▶ _Prompt_
Which lines below contain the word "size"? Copy each of them.

▶ _Dataset excerpts_
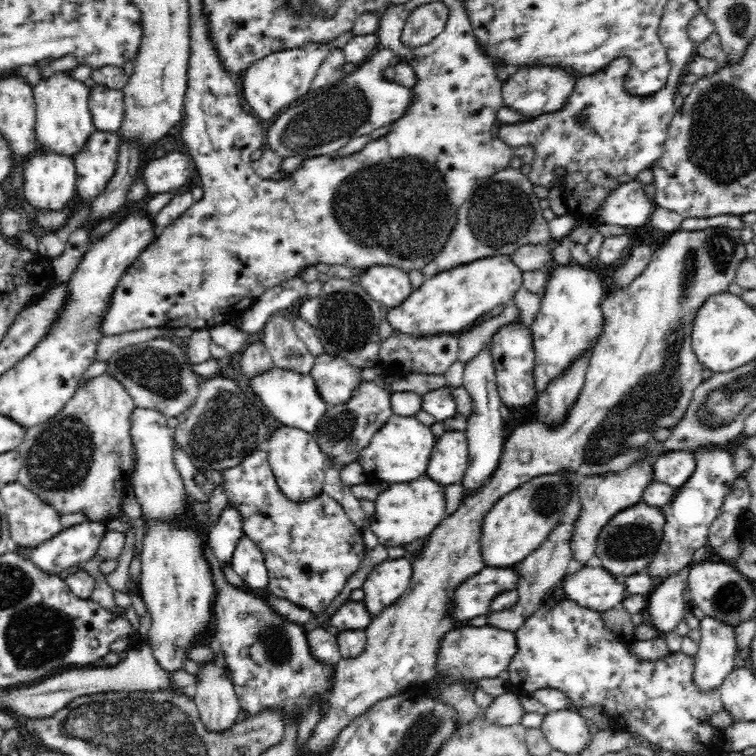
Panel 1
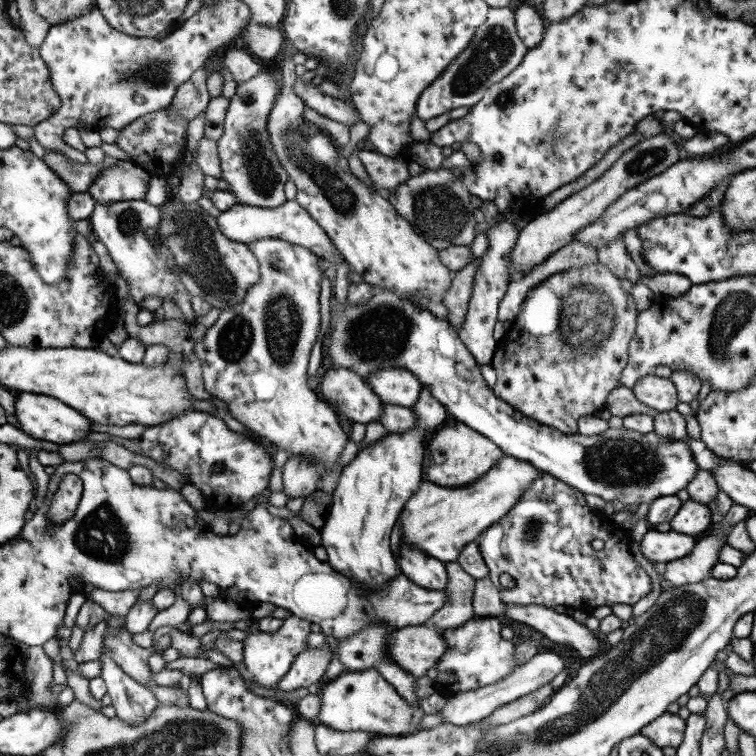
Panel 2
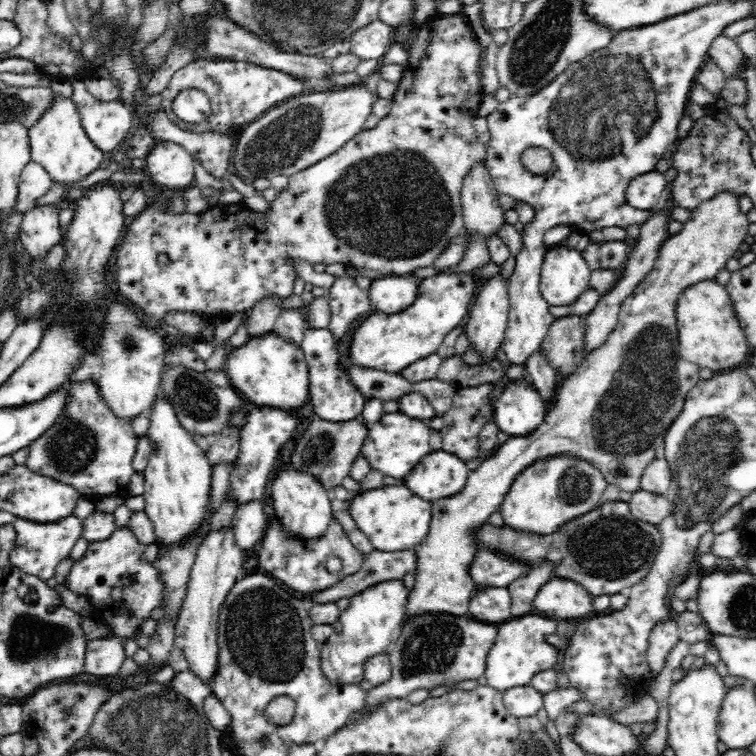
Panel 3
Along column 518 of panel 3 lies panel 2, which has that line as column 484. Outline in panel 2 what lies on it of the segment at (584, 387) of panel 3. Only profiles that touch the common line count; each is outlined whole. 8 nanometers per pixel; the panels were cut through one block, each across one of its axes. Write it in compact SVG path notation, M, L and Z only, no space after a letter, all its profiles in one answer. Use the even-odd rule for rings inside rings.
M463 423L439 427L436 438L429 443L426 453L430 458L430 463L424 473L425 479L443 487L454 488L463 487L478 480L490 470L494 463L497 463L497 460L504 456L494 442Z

* * *

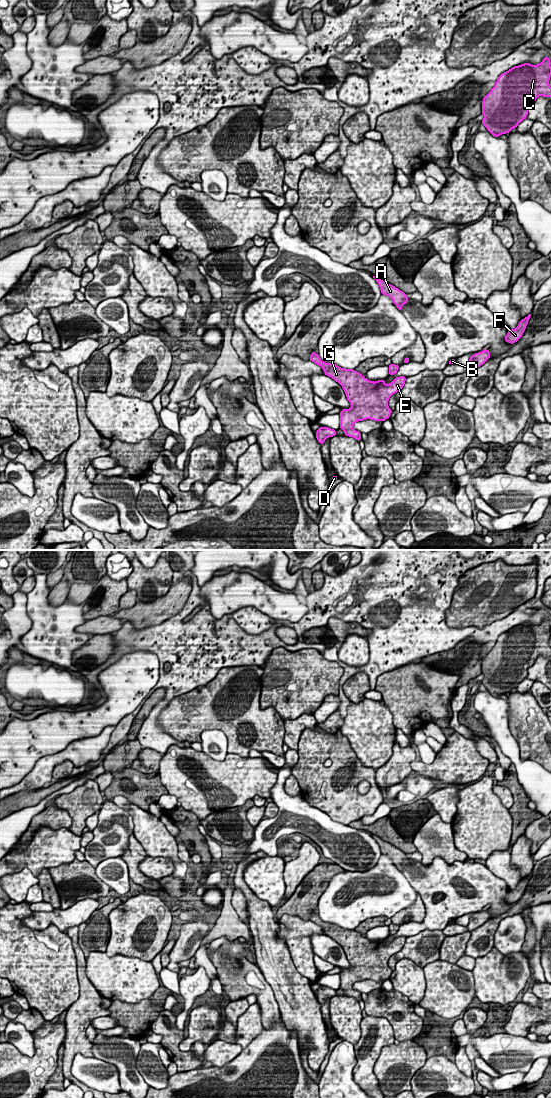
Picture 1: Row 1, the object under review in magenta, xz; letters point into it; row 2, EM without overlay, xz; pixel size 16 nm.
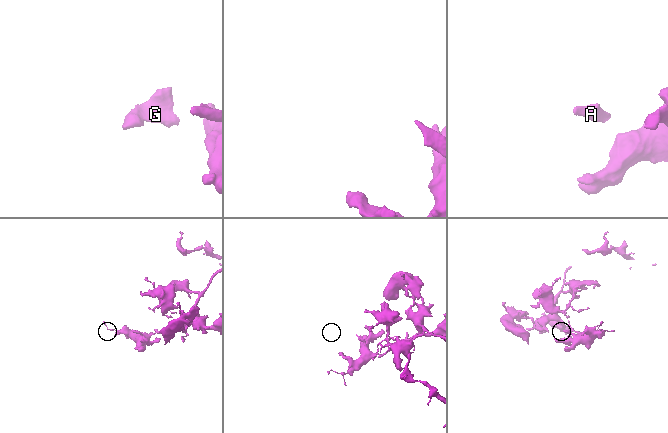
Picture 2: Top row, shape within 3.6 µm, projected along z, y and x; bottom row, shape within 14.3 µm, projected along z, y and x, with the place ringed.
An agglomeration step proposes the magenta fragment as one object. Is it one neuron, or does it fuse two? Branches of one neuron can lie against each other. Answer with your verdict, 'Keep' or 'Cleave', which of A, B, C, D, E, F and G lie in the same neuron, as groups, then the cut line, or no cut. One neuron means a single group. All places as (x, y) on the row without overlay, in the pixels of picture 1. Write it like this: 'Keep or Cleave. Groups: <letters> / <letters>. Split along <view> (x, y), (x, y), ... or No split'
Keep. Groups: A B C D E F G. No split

---

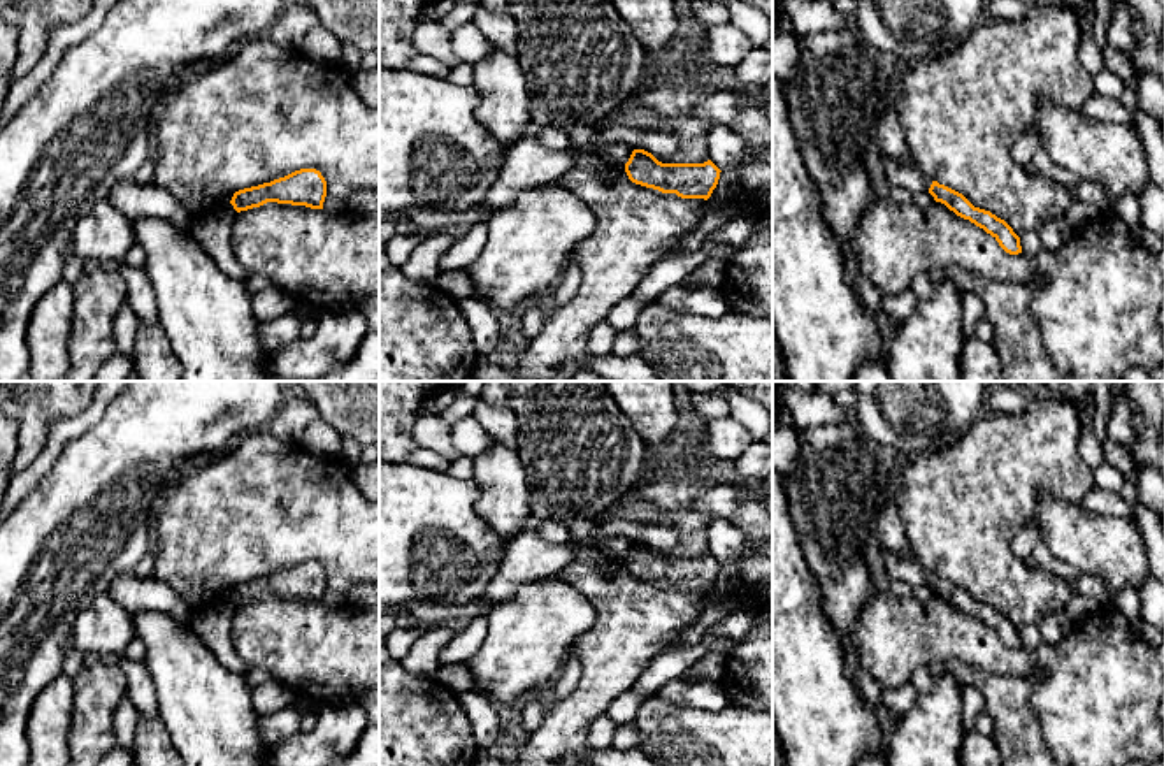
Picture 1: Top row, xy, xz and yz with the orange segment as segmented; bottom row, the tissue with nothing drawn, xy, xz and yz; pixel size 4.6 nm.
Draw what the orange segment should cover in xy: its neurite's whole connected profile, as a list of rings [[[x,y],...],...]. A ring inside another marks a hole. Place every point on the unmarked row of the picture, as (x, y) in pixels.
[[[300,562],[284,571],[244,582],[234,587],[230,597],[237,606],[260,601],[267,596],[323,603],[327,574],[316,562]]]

▶ _Task response_
Picture 1: Row 1, the object under review in magenta, xz; letters point into it; row 2, EM without overlay, xz; pixel size 16 nm.
Picture 1: Top row, xy, xz and yz with the orange segment as segmented; bottom row, the tissue with nothing drawn, xy, xz and yz; pixel size 4.6 nm.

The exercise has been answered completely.